Então ela se encheu de coragem e conseguiu falar em uma voz limpa e cristalina:
– Eu não vou com você. Eu não quero viver na escuridão. Vá embora daqui.
Enquanto falava, percebeu que as palavras pareciam sair de sua boca e tomavam a forma de pequenos raios de um tom amarelo e brilhante. Esses raios atingiram diretamente o vulto que tinha a sua imagem que, ao ser atingido, dirigiu a ela um último olhar de ódio e começou a se desvanecer.
O vulto dourado ainda olhou para ela com um sorriso que era a mistura de tudo o que é bom: harmonia, carinho, amizade, confiança e, o mais importante, muito amor, Depois foi se afastando até que, ao passar do local onde as ondas se quebravam, desapareceu de vez, depois de falar:
– Nunca se esqueça, querida. Só o amor incondicional entre vocês todos permitirá que cumpram a missão que foi cocada em seus ombros. Todos os noves têm que estar unidos em uma única corrente de amor.
Naquele exato momento, Cahya que estava deitada na areia e se agitava com o sonho estranho que foi tão nítido que parecia ser real.
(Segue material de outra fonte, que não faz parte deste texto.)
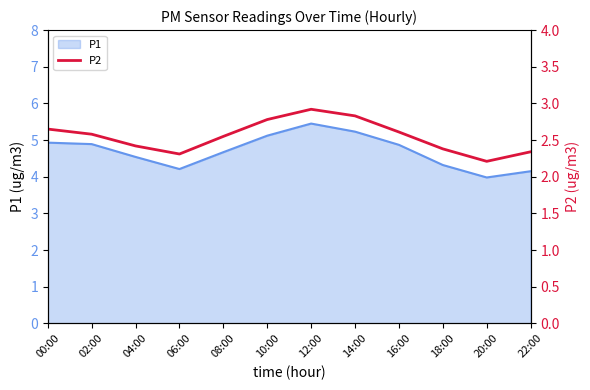

At which category does the data reach its first local peak?

12:00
Acordou assustada com a gritaria que ouviu Atordoada, se apoiou sobre as mãos e ergueu a cabeça, o que lhe permitiu ver a Diana correndo em direção à Pâmela e Na-Hi enquanto gritava:
– Ela se mexeu. A Milena mexeu a mão e seus olhos tremeram. Acho que ela está acordando.
Lembrando-se do sonho que acabara de ter, Cahya entendeu que aquilo não era uma simples coincidência e, mesmo sabendo que não podia se aproximar de Milena, levantou-se e correu na direção em que ela estava.